Pudo haber sido como todas las tardes de La Habana aquella del 4 de marzo de 1960, con su cielo invernal tímidamente azul, con sus aves sobrevolando en la ciudad pregones y romances, con sus braceros estibando cargas en el puerto.

Pudo haber sido como todas esa tarde, hasta que a las tres y diez un siniestro estallido ensombreció el cielo, espantó las aves, acalló pregones, interrumpió romances y dejó sin brazos -o sin vida- a los estibadores en el puerto, pero no pudo impedir la numerosa presencia de quienes de inmediato se aprestaron a brindar socorro.

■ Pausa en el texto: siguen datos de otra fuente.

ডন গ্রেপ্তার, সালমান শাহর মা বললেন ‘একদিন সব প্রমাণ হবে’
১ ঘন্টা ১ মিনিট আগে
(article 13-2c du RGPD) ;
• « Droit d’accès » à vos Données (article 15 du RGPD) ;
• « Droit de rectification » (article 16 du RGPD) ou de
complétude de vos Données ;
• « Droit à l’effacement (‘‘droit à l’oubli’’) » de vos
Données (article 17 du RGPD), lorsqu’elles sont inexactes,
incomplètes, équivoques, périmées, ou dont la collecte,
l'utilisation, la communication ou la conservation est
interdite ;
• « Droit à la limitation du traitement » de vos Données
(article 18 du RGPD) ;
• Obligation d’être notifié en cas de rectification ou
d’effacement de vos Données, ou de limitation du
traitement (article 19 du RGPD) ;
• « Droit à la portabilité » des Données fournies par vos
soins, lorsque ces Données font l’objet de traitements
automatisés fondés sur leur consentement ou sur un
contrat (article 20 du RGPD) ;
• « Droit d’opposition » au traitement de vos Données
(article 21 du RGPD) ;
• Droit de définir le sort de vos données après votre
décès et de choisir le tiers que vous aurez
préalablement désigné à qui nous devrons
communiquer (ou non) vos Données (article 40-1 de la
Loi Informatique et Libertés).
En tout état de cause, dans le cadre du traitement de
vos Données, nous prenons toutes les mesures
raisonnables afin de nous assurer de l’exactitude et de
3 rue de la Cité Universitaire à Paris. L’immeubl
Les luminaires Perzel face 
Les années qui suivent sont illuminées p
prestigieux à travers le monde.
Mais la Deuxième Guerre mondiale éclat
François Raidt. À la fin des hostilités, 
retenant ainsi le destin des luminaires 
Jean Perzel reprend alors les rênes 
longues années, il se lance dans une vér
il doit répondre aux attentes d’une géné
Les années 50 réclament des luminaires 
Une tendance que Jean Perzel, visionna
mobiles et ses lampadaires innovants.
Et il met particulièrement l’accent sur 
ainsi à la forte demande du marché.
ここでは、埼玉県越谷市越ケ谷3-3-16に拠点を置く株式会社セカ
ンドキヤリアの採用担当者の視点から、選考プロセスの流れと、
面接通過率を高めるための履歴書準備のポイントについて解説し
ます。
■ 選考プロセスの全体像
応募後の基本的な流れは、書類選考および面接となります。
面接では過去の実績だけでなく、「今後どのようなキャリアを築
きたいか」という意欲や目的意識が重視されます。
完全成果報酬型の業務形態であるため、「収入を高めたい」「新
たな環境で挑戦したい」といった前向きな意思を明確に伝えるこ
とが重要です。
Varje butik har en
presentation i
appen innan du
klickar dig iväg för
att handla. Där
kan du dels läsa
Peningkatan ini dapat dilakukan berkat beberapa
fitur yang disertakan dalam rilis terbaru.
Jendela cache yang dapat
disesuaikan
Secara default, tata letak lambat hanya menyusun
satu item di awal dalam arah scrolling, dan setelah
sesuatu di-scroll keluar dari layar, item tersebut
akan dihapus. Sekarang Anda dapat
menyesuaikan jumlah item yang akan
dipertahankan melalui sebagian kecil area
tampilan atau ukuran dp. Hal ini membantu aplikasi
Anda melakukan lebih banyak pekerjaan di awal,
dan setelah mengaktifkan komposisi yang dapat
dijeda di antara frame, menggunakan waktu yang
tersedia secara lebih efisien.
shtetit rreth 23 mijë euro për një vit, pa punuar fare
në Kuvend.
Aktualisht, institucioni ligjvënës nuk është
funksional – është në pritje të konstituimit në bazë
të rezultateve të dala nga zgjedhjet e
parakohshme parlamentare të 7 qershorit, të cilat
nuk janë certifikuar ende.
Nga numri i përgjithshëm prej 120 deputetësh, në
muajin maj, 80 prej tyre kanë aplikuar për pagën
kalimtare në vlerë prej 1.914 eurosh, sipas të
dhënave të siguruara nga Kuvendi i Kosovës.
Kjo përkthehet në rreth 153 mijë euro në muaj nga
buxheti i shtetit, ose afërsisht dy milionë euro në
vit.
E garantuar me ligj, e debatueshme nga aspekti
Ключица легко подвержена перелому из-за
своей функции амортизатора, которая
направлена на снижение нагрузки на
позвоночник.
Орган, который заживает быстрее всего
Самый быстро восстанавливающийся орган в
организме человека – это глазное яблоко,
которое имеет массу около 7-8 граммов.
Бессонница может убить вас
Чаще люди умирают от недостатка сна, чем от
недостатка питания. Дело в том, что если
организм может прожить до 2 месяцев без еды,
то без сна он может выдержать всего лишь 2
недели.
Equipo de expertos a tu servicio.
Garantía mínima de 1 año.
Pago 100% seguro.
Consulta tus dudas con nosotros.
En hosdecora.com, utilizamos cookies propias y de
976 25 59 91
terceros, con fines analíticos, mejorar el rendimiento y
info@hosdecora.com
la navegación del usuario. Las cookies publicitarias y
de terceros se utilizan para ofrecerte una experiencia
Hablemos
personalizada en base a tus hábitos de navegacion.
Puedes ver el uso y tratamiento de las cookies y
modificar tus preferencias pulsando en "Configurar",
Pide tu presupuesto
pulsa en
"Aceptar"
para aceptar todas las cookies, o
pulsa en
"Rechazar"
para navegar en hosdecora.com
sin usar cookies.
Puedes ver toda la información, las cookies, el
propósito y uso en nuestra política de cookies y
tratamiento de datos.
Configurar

Fue entonces cuando sobrevino una nueva explosión que incrementó las víctimas: las primeras víctimas del terrorismo del gobierno de Estados Unidos contra la naciente Revolución, porque con aquel artero sabotaje al vapor La Coubre se inauguraba el expediente de terror impuesto a Cuba hace ya sesenta años.

Desde aquel 4 de marzo cuántos crímenes han mutilado cuerpos, quebrantado vidas y enlutado familias en un país que sólo pretende edificar soberanamente su destino, pese a la adversa y amenazante cercanía de un vecino poderoso que no le perdona a Cuba la audacia de su dignidad, de su firmeza y de su ejemplo.

Seis décadas después de aquel monstruoso crimen no han cambiado demasiado las fórmulas del imperio que pretende rendirnos acrecentando cada vez más un bloqueo que representa el más cruel y prolongado genocidio cometido contra un pueblo entero en la historia de la humanidad.

Sin embargo aún sigue viva y pujante la Revolución forjada con el heroísmo, la lealtad y el compromiso de varias generaciones de cubanos dignos. Millones de patriotas dispuestos a darlo todo -hasta la vida- para que nada ni nadie consiga que alguna otra tarde que pueda ser como todas se ensombrezca el cielo, se espanten las aves, se acallen pregones y se interrumpan romances. Para que alguna tarde que pueda ser como todas, alguien se quede sin brazos con los que alzar en vilo una patria mejor.